Tax Analysts Blog

Camp's 'Territorial' Proposal . . . In Three Paragraphs

Posted on Oct 26, 2011
The proposal would eventually eliminate U.S. tax on foreign source income from active business. But the exemption would be limited to 95 percent of foreign profits. (The five percent "haircut" that the Japanese have but the British don't is meant to be a rough-justice substitute for rules to limit the allocation of interest deductions to domestic taxable profits.) There would be anti-abuse rules to prevent excess domestic debt from sheltering U.S. profits from tax. There would be anti-shifting rules--perhaps like those proposed by President Obama(!)--to prevent the most egregious types of profit shifting to tax havens. Foreign affiliates now operating as branches would no longer be able to deduct losses against U.S. income. On the plus side for multinationals: income from intangible assets would retain some sort of favorable tax treatment even though it should be eliminated under a pure territorial system.

Multinationals wanted the option of repatriating approximately $1 trillion of foreign profits at a 5.25 percent rate. Under the Camp proposal, the repatriation would in effect be mandatory. This is a novel idea. It is a little gimmicky, but it will be real pain for some multinationals. This transition rule, along with exemption for future profits, eliminates the lock-out effect. Any international reform worth doing must eliminate the lock-out effect.

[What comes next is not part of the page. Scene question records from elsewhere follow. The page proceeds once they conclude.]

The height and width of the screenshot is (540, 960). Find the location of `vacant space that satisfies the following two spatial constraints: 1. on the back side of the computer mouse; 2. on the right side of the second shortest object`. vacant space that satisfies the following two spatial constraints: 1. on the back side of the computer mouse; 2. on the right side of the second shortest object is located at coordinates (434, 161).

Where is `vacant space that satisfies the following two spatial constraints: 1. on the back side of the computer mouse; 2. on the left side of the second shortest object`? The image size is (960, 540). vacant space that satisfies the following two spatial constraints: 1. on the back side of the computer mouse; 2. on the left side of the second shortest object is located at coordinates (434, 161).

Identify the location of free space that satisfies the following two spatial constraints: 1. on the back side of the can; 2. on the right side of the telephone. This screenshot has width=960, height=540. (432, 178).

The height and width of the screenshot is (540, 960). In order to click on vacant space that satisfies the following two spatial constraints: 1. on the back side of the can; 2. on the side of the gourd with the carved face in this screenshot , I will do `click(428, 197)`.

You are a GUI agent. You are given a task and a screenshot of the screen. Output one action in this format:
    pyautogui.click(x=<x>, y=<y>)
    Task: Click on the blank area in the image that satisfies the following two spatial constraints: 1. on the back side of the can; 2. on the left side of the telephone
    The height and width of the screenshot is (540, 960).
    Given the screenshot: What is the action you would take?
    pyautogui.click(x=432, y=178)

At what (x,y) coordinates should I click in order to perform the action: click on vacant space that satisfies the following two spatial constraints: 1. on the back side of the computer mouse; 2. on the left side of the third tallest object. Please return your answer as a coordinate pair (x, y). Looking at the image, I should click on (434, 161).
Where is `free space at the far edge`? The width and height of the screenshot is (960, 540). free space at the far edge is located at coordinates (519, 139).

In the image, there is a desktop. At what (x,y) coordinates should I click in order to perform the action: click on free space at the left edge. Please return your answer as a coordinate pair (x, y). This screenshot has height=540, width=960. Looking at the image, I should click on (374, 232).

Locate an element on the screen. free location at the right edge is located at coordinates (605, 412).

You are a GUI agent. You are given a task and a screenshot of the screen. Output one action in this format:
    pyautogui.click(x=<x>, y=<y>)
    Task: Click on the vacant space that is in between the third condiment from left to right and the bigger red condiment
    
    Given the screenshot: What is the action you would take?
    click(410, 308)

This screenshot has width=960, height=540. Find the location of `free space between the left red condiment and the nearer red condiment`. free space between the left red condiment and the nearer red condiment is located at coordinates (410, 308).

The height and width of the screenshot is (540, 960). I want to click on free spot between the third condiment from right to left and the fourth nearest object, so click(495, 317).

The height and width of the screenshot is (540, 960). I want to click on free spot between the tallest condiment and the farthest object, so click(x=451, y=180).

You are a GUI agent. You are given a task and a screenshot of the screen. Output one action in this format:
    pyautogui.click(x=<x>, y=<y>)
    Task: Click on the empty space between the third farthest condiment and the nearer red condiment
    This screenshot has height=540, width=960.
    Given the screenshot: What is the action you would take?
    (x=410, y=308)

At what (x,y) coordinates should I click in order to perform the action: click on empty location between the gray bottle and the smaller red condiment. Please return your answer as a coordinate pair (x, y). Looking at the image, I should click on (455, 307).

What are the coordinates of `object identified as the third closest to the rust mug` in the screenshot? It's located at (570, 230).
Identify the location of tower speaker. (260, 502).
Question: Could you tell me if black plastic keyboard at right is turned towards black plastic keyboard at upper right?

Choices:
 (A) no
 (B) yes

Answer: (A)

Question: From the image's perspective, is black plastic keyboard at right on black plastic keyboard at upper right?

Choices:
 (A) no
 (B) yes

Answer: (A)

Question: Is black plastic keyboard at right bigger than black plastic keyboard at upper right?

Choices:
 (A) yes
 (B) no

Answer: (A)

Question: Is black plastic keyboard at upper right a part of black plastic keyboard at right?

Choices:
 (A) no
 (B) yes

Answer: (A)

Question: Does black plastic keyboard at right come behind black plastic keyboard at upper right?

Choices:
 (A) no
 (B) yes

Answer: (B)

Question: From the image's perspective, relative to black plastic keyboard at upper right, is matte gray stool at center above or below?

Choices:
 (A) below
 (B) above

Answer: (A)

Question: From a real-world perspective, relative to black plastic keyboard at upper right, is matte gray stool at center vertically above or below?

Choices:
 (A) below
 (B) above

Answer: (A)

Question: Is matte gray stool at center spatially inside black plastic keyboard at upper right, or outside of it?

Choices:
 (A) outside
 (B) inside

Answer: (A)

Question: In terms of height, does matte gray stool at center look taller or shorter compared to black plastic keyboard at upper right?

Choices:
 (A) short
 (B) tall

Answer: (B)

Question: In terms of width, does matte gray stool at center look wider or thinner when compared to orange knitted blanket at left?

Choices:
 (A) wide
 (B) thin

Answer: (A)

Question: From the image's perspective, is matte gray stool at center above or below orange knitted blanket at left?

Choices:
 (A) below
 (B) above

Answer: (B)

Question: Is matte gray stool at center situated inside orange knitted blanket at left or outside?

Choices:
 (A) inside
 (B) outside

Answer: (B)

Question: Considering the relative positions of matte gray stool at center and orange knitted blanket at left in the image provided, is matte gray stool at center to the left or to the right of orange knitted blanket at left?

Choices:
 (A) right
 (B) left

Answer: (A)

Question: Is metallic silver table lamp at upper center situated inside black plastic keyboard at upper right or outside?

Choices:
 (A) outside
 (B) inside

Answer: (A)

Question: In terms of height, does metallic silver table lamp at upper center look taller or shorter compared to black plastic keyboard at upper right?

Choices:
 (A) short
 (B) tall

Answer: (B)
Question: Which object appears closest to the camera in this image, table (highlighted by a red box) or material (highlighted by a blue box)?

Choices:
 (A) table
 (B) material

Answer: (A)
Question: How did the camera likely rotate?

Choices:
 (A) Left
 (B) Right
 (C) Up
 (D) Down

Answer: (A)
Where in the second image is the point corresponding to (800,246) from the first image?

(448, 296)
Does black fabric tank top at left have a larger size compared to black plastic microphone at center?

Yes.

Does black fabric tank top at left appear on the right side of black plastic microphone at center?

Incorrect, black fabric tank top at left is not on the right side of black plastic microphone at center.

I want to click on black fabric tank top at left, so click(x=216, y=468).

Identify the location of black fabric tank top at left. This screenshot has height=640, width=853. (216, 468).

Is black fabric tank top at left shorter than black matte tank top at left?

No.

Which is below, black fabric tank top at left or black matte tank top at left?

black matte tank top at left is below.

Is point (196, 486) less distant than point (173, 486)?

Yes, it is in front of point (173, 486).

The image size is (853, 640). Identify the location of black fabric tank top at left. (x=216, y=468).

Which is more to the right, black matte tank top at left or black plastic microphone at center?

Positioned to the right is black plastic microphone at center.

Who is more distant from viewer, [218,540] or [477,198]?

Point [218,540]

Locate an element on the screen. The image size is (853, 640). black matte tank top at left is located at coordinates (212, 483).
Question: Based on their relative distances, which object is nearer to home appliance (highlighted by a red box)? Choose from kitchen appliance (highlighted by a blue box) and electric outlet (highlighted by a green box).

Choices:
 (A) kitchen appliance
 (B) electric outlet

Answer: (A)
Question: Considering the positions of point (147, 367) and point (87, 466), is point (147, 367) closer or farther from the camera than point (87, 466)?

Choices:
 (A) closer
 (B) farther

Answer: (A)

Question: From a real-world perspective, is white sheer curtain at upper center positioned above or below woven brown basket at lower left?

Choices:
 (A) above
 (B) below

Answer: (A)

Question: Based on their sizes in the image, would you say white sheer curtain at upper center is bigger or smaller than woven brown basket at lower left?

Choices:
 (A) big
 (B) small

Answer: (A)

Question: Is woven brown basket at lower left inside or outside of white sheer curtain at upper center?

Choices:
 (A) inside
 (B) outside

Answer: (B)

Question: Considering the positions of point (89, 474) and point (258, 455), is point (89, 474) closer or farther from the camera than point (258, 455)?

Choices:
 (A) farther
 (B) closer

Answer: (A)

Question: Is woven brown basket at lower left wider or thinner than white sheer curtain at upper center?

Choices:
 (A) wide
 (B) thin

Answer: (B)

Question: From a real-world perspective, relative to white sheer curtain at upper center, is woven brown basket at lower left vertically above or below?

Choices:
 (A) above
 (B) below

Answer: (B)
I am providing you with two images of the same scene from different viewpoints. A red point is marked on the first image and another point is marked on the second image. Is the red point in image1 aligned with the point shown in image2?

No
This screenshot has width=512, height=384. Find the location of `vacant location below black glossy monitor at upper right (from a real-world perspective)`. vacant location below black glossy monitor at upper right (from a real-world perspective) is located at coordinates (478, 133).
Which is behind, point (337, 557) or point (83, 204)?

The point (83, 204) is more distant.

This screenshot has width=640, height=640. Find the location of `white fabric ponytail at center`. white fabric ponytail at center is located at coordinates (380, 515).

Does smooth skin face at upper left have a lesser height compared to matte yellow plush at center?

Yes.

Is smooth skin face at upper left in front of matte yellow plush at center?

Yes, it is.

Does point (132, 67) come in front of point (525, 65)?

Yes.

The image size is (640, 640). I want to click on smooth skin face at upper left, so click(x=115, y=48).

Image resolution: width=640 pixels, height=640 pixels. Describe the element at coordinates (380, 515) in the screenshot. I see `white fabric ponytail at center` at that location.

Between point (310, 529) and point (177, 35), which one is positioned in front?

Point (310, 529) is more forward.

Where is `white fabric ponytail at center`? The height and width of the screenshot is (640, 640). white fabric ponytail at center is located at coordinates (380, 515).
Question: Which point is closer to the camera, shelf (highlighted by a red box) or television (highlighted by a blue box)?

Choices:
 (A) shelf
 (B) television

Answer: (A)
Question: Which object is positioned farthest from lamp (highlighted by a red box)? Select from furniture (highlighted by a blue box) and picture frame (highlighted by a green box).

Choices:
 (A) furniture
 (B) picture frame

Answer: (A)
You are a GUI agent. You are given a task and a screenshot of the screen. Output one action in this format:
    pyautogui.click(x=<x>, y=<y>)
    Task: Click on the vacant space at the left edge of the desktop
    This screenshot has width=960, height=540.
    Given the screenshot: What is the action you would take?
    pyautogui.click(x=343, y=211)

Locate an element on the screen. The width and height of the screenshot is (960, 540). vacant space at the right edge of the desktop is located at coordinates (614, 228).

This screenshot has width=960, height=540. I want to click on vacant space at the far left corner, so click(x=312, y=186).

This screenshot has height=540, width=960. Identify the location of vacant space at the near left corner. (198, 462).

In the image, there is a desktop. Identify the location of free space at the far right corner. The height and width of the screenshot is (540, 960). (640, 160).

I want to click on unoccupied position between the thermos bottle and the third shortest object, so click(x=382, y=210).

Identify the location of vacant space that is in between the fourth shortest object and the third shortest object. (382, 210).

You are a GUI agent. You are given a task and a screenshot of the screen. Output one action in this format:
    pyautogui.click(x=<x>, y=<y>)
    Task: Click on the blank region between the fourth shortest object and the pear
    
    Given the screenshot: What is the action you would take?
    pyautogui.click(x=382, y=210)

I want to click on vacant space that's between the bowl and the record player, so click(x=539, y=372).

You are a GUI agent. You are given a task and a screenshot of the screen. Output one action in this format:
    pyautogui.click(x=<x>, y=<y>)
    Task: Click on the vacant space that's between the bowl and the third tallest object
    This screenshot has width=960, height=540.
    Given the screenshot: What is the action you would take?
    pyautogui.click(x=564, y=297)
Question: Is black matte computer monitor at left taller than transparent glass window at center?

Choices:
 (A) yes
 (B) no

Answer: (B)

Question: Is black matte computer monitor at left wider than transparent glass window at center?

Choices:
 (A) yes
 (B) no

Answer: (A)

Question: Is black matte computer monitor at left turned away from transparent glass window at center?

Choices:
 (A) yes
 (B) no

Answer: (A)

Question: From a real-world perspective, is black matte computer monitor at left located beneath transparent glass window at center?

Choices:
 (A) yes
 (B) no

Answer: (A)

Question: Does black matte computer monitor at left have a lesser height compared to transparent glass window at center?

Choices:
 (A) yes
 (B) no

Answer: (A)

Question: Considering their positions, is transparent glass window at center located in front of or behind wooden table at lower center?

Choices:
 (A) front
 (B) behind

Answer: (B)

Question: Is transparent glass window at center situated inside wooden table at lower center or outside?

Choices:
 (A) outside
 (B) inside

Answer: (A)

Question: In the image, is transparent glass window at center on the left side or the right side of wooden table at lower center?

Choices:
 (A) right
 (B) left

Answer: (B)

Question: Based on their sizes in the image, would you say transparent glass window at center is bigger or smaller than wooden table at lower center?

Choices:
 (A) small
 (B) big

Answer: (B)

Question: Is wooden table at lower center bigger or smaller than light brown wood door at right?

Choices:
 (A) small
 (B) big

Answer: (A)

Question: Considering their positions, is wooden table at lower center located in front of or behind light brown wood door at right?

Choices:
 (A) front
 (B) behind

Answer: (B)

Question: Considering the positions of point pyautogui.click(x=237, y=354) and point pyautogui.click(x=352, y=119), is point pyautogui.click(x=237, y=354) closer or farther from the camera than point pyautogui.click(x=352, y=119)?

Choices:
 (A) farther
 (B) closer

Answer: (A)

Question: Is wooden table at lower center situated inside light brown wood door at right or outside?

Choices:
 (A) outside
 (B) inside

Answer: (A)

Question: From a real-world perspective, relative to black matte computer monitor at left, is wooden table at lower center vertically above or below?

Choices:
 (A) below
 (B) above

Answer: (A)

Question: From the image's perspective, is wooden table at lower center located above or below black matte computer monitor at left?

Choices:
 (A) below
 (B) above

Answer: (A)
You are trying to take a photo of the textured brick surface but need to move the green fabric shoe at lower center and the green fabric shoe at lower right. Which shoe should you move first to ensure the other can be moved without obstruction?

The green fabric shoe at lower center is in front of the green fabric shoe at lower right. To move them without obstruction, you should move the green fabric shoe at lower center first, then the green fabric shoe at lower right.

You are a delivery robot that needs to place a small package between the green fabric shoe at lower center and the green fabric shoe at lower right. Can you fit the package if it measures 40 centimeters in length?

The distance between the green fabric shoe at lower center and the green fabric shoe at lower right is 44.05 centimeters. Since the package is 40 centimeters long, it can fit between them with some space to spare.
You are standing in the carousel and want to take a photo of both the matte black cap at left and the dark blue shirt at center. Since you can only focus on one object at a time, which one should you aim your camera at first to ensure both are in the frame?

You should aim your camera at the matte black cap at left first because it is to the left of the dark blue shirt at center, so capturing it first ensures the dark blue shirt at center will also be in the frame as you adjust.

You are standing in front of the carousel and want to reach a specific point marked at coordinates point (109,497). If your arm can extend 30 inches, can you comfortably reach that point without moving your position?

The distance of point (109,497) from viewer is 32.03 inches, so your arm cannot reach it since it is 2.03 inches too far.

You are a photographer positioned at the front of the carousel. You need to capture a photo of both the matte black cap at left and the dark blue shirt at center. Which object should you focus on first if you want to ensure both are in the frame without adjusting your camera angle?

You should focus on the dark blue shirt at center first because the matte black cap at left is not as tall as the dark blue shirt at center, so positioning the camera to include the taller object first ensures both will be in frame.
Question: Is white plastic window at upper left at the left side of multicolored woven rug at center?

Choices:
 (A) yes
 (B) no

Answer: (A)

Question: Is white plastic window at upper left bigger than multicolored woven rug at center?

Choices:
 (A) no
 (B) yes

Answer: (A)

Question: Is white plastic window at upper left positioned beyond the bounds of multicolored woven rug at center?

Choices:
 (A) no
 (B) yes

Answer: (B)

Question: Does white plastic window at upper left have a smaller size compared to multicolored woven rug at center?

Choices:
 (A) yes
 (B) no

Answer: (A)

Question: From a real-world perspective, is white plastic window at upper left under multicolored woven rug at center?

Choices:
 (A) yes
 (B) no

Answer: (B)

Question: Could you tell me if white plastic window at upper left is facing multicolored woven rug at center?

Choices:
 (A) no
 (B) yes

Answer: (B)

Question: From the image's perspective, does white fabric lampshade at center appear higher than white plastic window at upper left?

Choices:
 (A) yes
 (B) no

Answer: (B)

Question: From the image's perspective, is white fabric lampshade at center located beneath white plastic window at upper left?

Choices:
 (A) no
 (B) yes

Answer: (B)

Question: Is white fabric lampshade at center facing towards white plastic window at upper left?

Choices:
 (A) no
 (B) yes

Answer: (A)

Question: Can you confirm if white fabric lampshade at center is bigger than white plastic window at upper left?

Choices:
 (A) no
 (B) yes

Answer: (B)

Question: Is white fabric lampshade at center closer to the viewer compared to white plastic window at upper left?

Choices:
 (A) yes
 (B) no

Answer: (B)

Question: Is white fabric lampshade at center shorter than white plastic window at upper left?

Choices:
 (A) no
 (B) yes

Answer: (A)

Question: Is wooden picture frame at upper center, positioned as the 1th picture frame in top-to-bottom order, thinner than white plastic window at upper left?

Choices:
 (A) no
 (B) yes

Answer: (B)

The supporting documents released to the public today do not include or mention any official revenue estimate from the Joint Committee on Taxation. A vague claim of revenue neutrality is repeated many times, but validity of the claim is doubtful. First of all, a lot of blanks have to be filled in later. Second, why would businesses applaud a massive restructuring that left them on net with no tax cut and sowed discord by creating winners and losers inside the coalition? Third, in an unjustified leap of legislative faith, Camp assumes we already have a 25 percent corporate tax rate (although he has not the courage to specify how he would pay for it). Moving to a territorial system is less costly if your starting point is a fantasy world where the corporate rate is already 25 percent. Only down in the rabbit hole and in DC!